Premiers édifices[modifier | modifier le code]

À l’époque romaine, Béja (anciennement Vaga) est un évêché très important, justifiant la construction d’une basilique reconvertie par la suite en mosquée. Malgré la conquête arabe, l’évêché ne sera jamais supprimé et aura toujours des évêques titulaires officiant en dehors de Tunisie : Monseigneur Anton Theodor Fortunatus Spruit, vicaire apostolique de Luanfu en Chine en est l’évêque en 1936[1].

Il faut attendre l’instauration du protectorat français de Tunisie pour que la présence chrétienne à Béja justifie sa transformation en paroisse en 1883. Les premiers offices se tiennent dans une baraque en bois du camp militaire et les premiers prêtres sont des aumôniers militaires. Cette installation provisoire est sans doute à l’origine des incendies qui détruisent le bâtiment, son mobilier et ses ornements à deux reprises, au point d’en décourager le prêtre titulaire qui quitte la paroisse. Pendant deux ans, la ville se retrouve sans prélat et c’est le curé de Souk El Arba qui doit se déplacer pour dire la messe dans une salle mise à disposition dans le contrôle civil[2].
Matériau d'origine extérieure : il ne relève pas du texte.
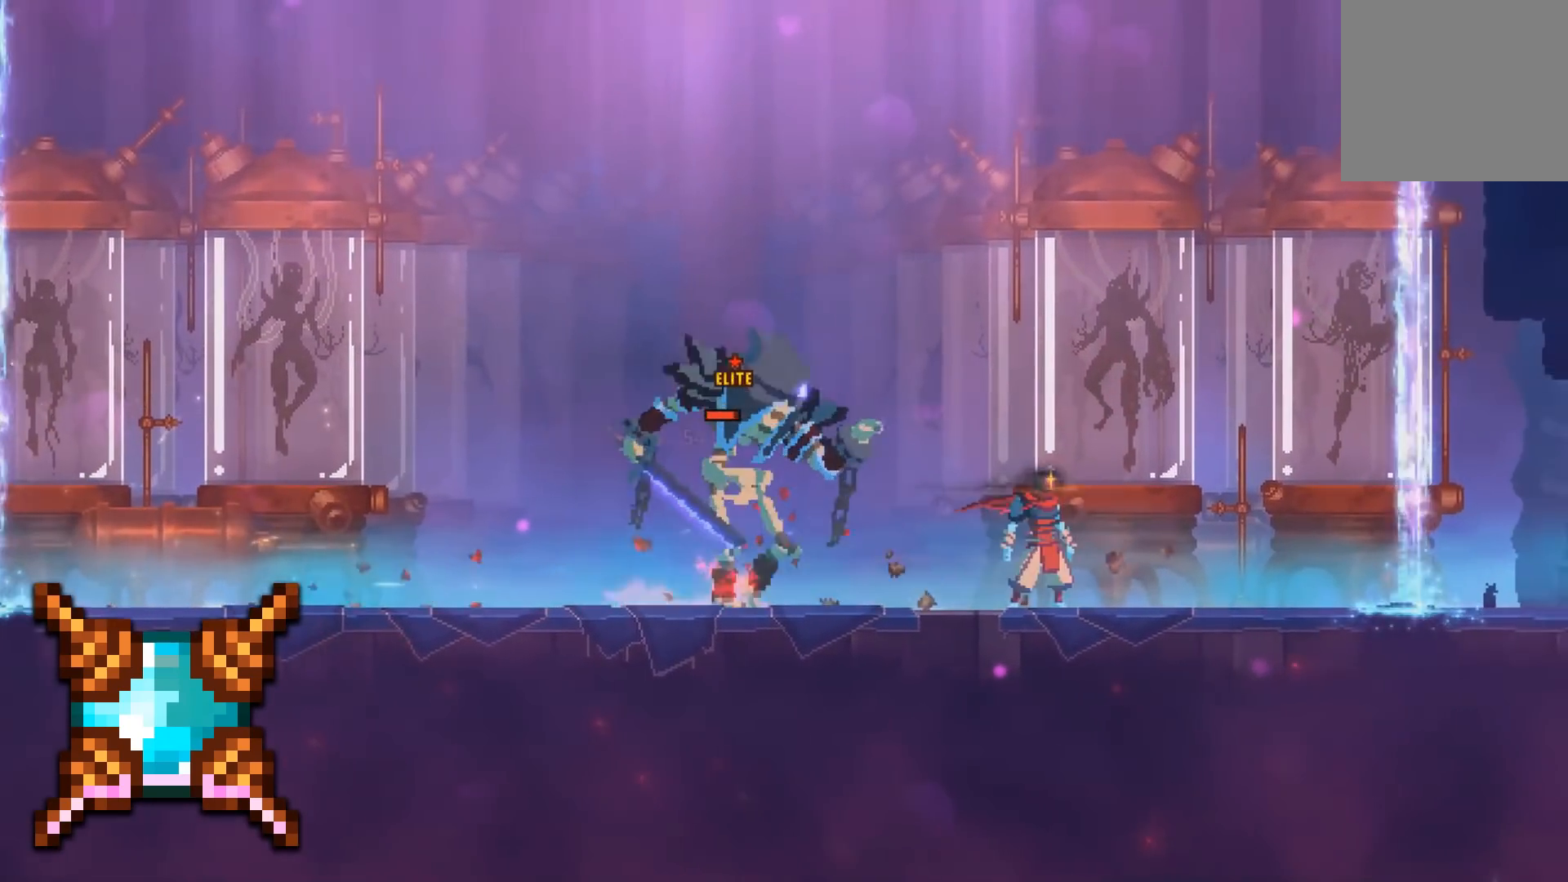
{"buttons": ["Y", "DPAD_LEFT"], "events": [[67, "DPAD_LEFT", "down"], [133, "Y", "down"], [167, "B", "down"], [483, "B", "up"]]}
Les tentatives de construire une église restent vaines, faute de dons suffisants des fidèles, comme le reconnaît le contrôleur civil : « En dehors des fonctionnaires qui vivent d’appointements médiocres, nous n’avons que quelques colons très peu fortunés vivant tant bien que mal de leur travail et quelques Italiens et Maltais, tout à fait pauvres ». En attendant, le nouveau prêtre, l’abbé Neu, doit dire la messe dans une maison de quatre pièces qui sert de presbytère et de chapelle.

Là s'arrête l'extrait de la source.